Além do esgotamento, que diminuiria o autocontrole do indivíduo e acabaria promovendo o alargamento de suas restrições morais, algo de grande importância a respeito da explicação sobre a desonestidade é a questão da sinalização externa. Em específico, a causada por produtos falsificados. Por meio de testes, Ariely observou que a utilização consciente de uma falsificação, acarretou numa maior possibilidade de se trapacear.  Ocorre a alteração da legitimidade da pessoa que usa o produto falsificado, tem de si própria, havendo  também uma alteração da percepção desse indivíduo acerca dos outros, revelado pela maior tendência de os considerá-los mais propensos a trapaça.
Apesar da ressalva a respeito da simplicidade do MOSCR, Ariely observa o “efeito “que se dane”” (p. 104), em experimentos onde o indivíduo depois de atingir o seu limite de desonestidade, acabaria trapaceando não mais em um nível ocasional, mas de uma forma mais intensa, ignorando qualquer preceito moral, mas apenas buscando o aproveitamento máximo dos benefícios da desonestidade, apresentando um comportamento condizente com a teoria racional.
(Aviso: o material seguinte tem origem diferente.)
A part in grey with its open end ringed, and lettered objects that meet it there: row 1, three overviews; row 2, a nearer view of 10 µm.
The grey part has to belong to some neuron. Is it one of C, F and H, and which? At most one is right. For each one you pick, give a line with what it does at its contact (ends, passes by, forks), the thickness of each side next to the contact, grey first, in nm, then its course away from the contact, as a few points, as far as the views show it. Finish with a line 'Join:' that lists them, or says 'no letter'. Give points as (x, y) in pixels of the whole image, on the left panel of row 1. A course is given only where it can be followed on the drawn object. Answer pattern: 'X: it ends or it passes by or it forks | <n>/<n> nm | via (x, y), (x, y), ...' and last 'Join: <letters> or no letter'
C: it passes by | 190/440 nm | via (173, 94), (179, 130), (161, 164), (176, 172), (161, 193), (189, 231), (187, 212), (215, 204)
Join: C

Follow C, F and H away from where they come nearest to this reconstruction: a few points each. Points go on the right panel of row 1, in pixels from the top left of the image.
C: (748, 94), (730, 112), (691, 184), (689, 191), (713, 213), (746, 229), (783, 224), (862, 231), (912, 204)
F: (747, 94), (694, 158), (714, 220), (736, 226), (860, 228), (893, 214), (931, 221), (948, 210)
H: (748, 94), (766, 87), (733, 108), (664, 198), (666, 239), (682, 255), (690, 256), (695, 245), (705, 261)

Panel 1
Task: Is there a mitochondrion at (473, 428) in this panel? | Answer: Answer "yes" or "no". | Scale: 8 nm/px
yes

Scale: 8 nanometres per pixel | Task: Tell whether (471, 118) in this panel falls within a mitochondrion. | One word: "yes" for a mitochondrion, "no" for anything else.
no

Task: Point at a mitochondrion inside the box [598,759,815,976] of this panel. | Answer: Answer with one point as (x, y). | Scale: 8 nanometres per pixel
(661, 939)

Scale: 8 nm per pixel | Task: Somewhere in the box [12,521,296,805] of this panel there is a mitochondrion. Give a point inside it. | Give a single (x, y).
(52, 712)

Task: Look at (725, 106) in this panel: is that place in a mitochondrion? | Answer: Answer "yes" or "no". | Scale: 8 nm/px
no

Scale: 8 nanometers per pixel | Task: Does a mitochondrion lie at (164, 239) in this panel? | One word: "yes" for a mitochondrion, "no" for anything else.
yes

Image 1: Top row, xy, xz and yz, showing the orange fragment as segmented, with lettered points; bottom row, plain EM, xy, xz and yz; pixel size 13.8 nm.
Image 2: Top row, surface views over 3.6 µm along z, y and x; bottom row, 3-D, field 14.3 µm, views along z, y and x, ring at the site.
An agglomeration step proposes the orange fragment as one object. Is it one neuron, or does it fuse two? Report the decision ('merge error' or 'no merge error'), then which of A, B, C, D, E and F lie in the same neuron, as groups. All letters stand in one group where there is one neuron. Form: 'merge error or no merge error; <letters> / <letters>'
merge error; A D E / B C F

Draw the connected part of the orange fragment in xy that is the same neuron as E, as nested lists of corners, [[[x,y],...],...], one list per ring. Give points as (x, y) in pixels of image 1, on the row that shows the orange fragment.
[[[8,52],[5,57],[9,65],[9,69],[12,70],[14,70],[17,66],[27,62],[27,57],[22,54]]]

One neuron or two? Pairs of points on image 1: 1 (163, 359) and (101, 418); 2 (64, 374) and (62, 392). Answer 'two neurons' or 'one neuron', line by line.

Assim, ”considerando o efeito “que se dane”, é possível que um ato inicial de trapaça possa aumentar seu nível geral de sinalização para si mesmo de desonestidade, aumentando a margem de manobra, o que daria origem a fraudes adicionais” (pg 108). Ariely não abre essa discussão, mas em relação ao sobrepujamento dessa espécie de cota limite para o controle da desonestidade, tida por “aceitável” e ocasional, que tem por conseqüência o comportamento desonesto máximo, há um caso onde a teoria do MOSCR poderia ser aplicada. Pois após ultrapassar o limite de desonestidade, o indivíduo se guiaria apenas pelo custo-benefício da trapaça. 
Dessa forma, Ariely acaba avaliando como uma conclusão pessimista a constatação de que muitos indivíduos, mesmo aqueles considerados como de boa índole, normalmente costumam cometer atos de trapaça. Essa conclusão acaba tendo um aspecto mais positivo diante a uma comparação com o MOSCR, pois mesmo sendo a realização de atos desonestos, de uma forma geral, algo corriqueiro para os indivíduos, tais atos são pequenos e não costumam ocorrer o tempo todo com base apenas no custo-benefício. Ressalva-se a importância de se evitar, o ato primário de trapaça, através de mecanismos simples e eficazes (a exemplo dos lembretes morais e da assinatura no início do documento), pois no agregado esse ato pode apresentar enormes proporções, além de representar uma oportunidade tentadora para o alargamento da margem de manobra.



Bibliografia

ARIELY, Dan. A Mais Pura Verdade sobre a Desonestidade. Rio de Janeiro: Campus / Elsevier, 2012.